It's interesting that you chose a spring as an example. Since the torsional load on a compression spring is essentially all shear stress, relatively little volume change is expected.
For elastic loading, we want to start with
V^\prime=V(1+\epsilon_1)(1+\epsilon_2)(1+\epsilon_3)
where V^\prime and V are the new and old volumes, respectively, and \epsilon_i (i=1,2,3) are the normal strains. For the small strains we see in a metal, the normalized change in volume can be simplified to
\frac{V^\prime-V}{V}=\epsilon_1+\epsilon_2+\epsilon_3
Continuing, the normal strain at any plane of an isotropic, homogeneous solid is
\epsilon_1=\frac{1}{E}\sigma_1-\frac{\nu}{E}\sigma_2-\frac{\nu}{E}\sigma_3
etc., \nu and E are the Poisson's ratio and Young's elastic modulus, respectively, and \sigma_1, \sigma_2, and \sigma_3 are the normal stresses at any plane. Again, shear stresses aren't included (as modeled in mechanics of materials, shear causes a change in shape, not a change in size).
So the normalized change in volume is
\frac{\Delta V}{V}=\frac{1-2\nu}{E}(\sigma_1+\sigma_2+\sigma_3)

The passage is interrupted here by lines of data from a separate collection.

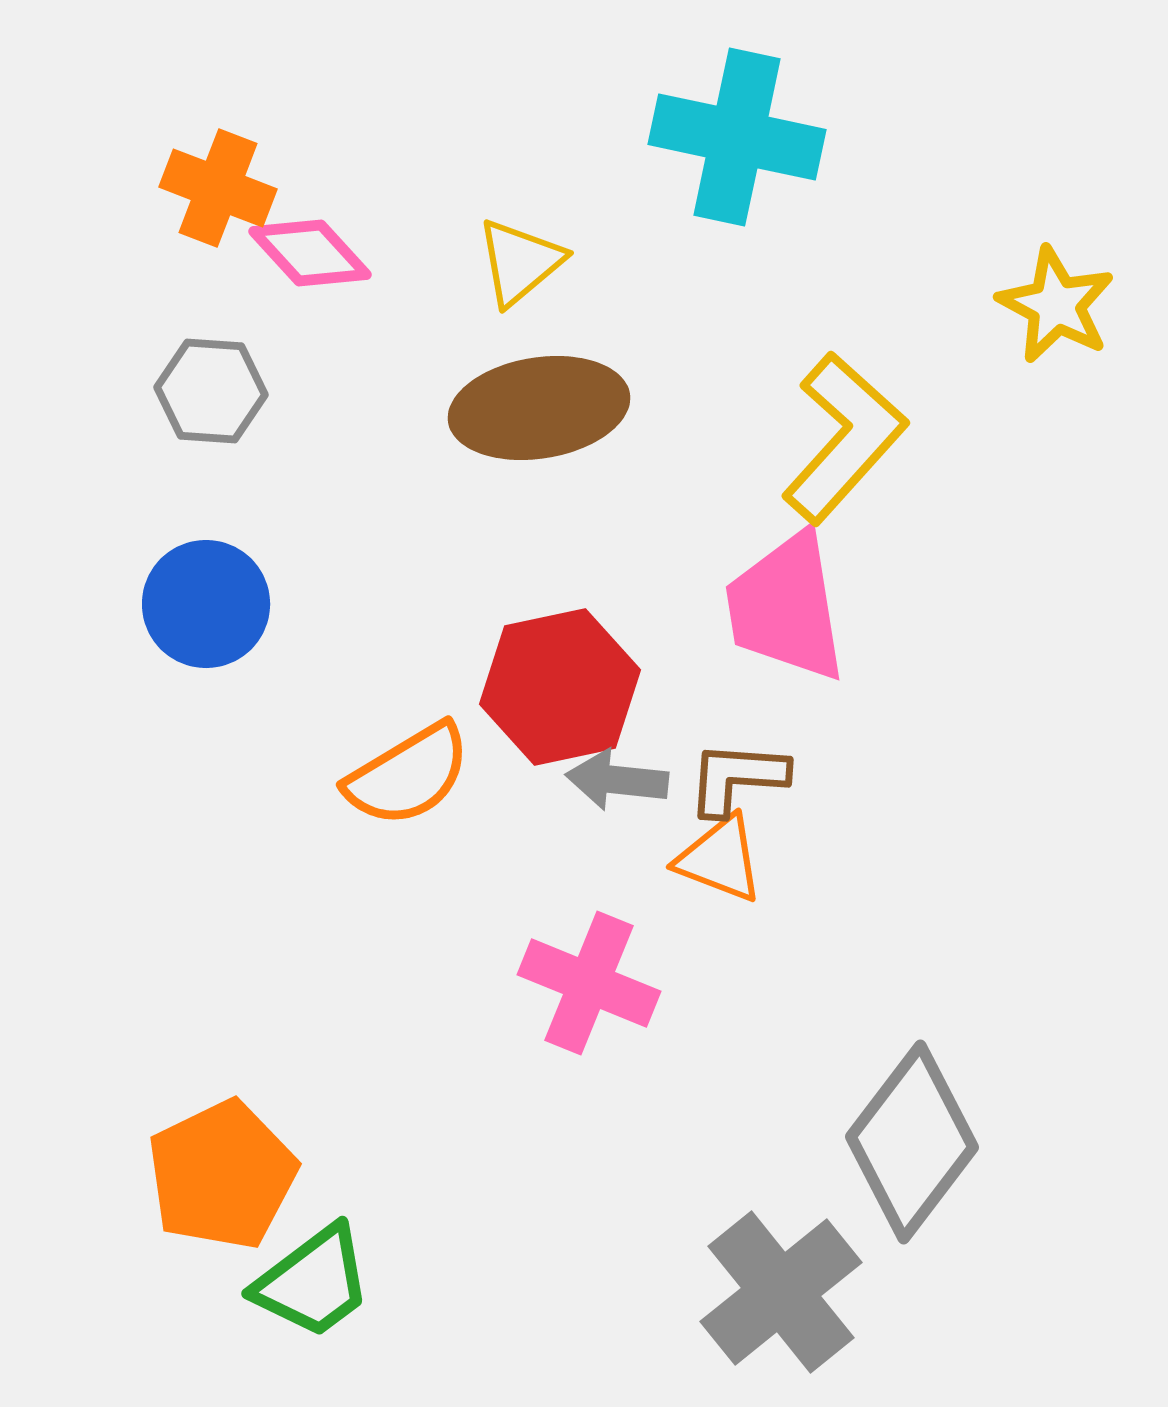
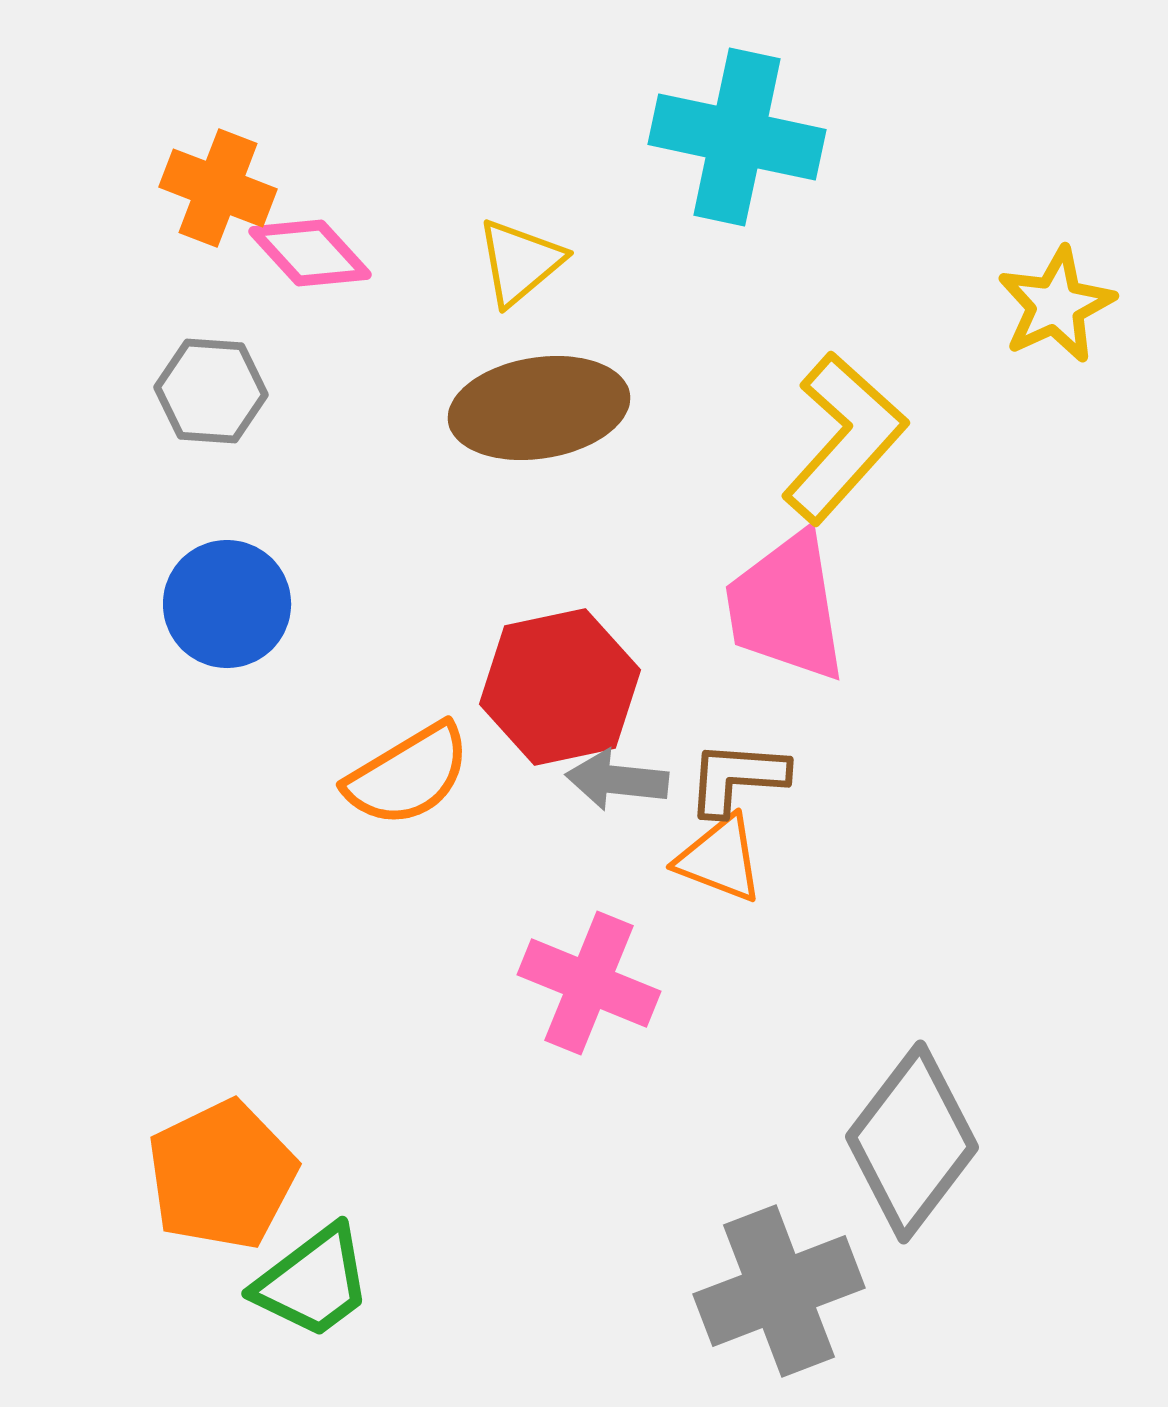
yellow star: rotated 19 degrees clockwise
blue circle: moved 21 px right
gray cross: moved 2 px left, 1 px up; rotated 18 degrees clockwise
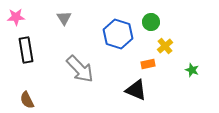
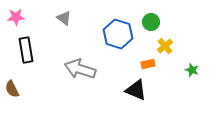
gray triangle: rotated 21 degrees counterclockwise
gray arrow: rotated 152 degrees clockwise
brown semicircle: moved 15 px left, 11 px up
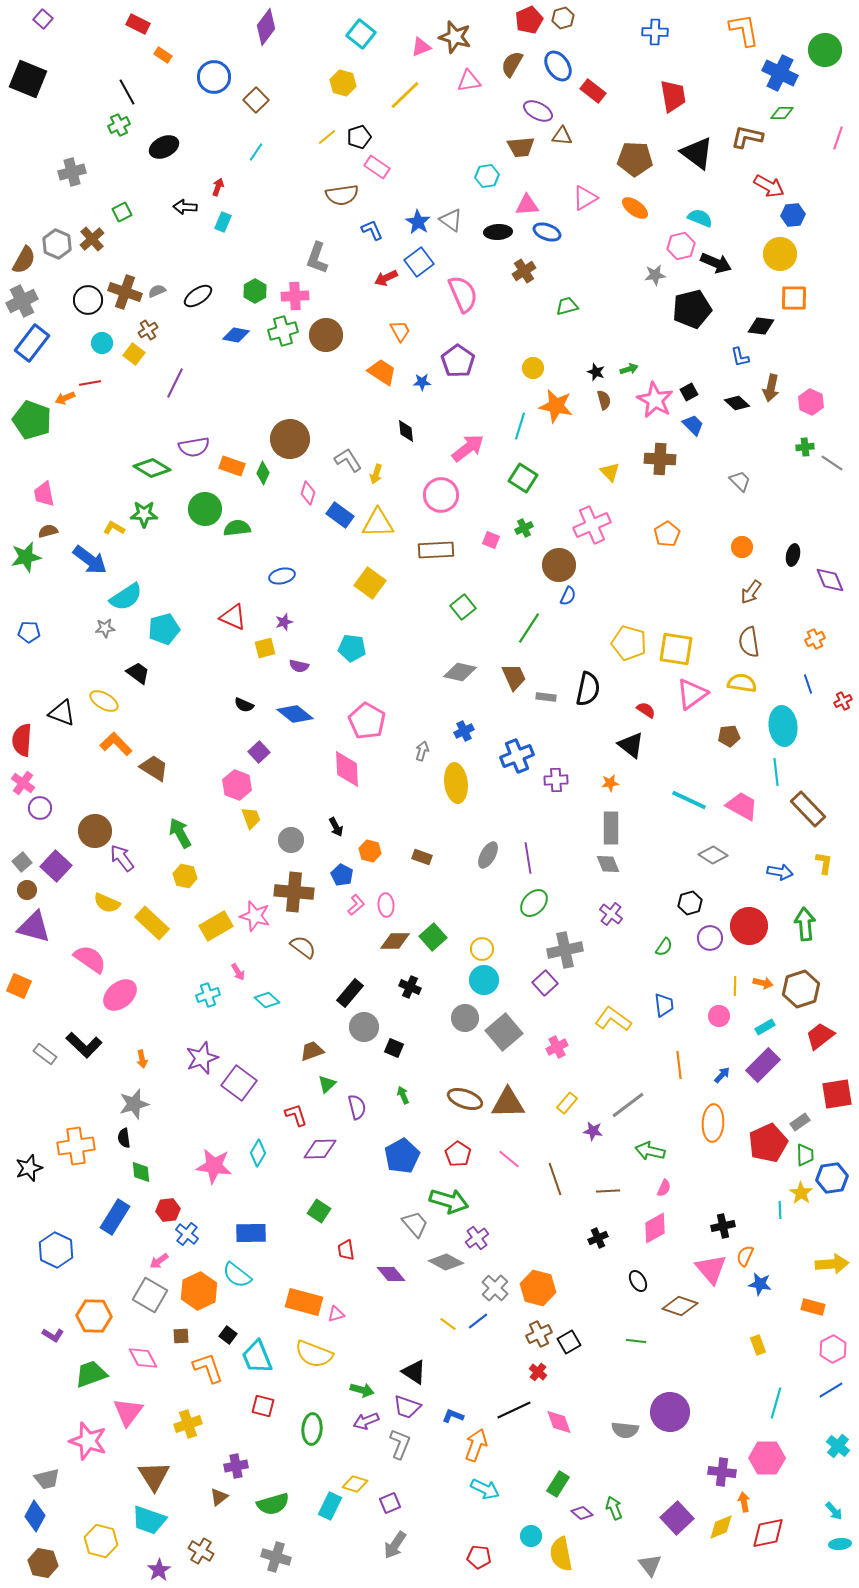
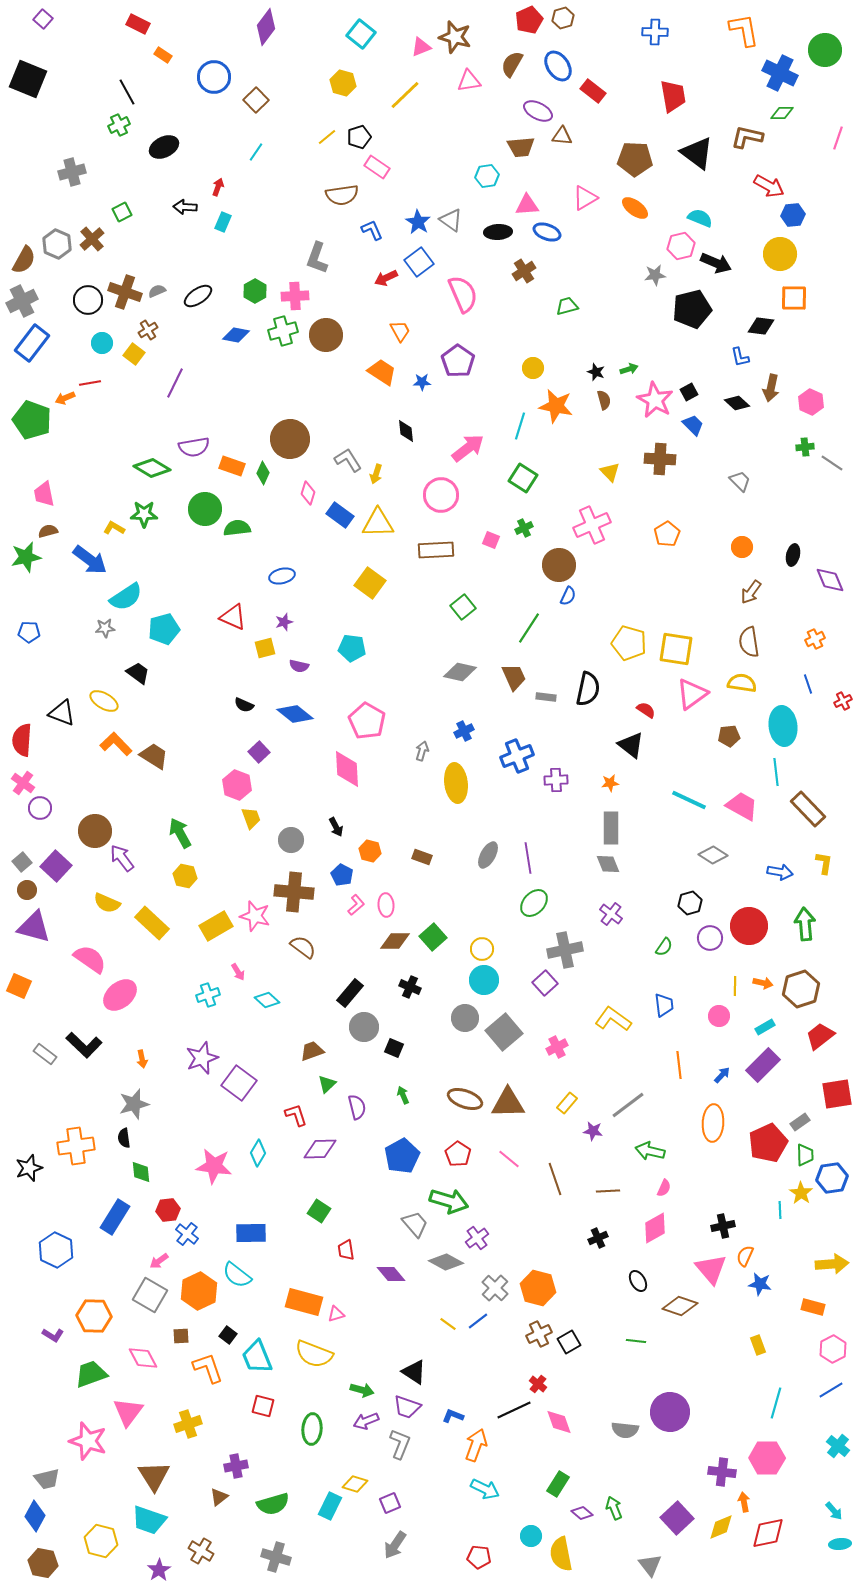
brown trapezoid at (154, 768): moved 12 px up
red cross at (538, 1372): moved 12 px down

(note the correspondence to the bulk modulus K=E/3(1-2\nu), which is the triaxial pressure needed to achieve unit volumetric compression). Thus, normal stresses will generally cause a normalized volume change in metals of order \sigma/E, as the Poisson's ratio \nu is often near 0.3.
For plastic loading, the volume is usually assumed to be constant, but the problem becomes more complicated here. It sounds like you're interested specifically in elastic loading.